--- Input records Enclosed Below ---

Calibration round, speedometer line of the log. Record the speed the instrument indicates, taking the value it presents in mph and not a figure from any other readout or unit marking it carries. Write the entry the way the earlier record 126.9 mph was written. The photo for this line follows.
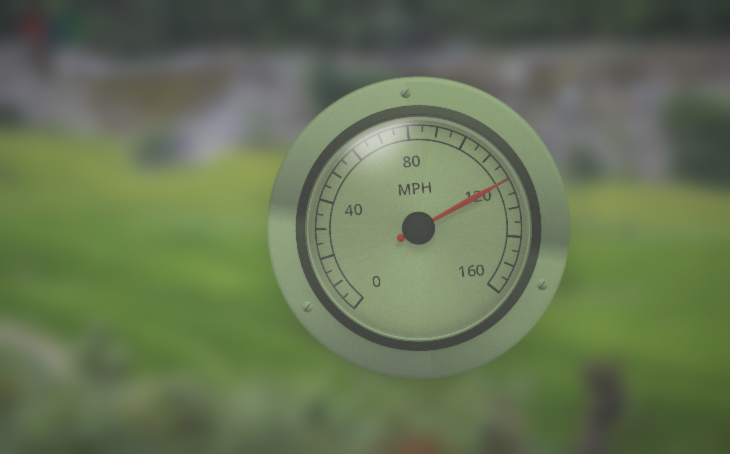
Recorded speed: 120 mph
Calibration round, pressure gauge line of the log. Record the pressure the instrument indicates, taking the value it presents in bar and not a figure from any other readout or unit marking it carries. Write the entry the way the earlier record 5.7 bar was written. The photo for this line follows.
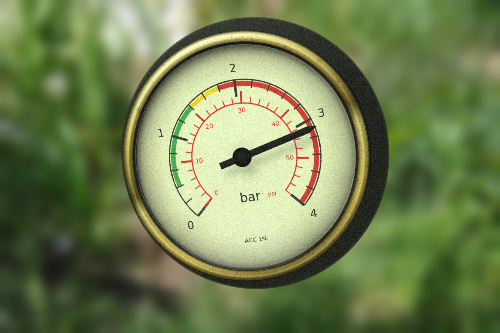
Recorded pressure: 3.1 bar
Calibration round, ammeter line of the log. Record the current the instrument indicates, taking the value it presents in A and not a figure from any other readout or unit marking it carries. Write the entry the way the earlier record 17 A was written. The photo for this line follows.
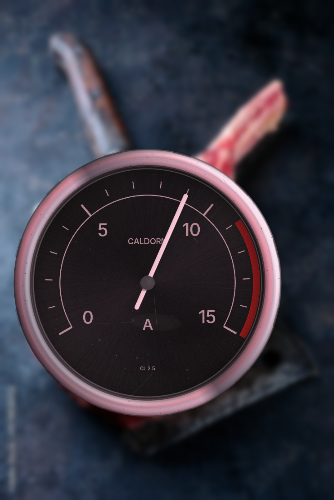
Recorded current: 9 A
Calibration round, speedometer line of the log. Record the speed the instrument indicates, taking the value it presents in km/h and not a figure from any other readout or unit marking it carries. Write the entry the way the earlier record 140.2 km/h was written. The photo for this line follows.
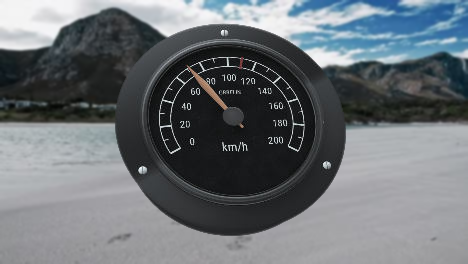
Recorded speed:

--- End of Enclosed Input records ---

What needs to be done
Put every line of the records above into a numbered list, skipping any blank lines and leaving the pictures out.

Answer section
1. Calibration round, speedometer line of the log. Record the speed the instrument indicates, taking the value it presents in mph and not a figure from any other readout or unit marking it carries. Write the entry the way the earlier record 126.9 mph was written. The photo for this line follows.
2. Recorded speed: 120 mph
3. Calibration round, pressure gauge line of the log. Record the pressure the instrument indicates, taking the value it presents in bar and not a figure from any other readout or unit marking it carries. Write the entry the way the earlier record 5.7 bar was written. The photo for this line follows.
4. Recorded pressure: 3.1 bar
5. Calibration round, ammeter line of the log. Record the current the instrument indicates, taking the value it presents in A and not a figure from any other readout or unit marking it carries. Write the entry the way the earlier record 17 A was written. The photo for this line follows.
6. Recorded current: 9 A
7. Calibration round, speedometer line of the log. Record the speed the instrument indicates, taking the value it presents in km/h and not a figure from any other readout or unit marking it carries. Write the entry the way the earlier record 140.2 km/h was written. The photo for this line follows.
8. Recorded speed:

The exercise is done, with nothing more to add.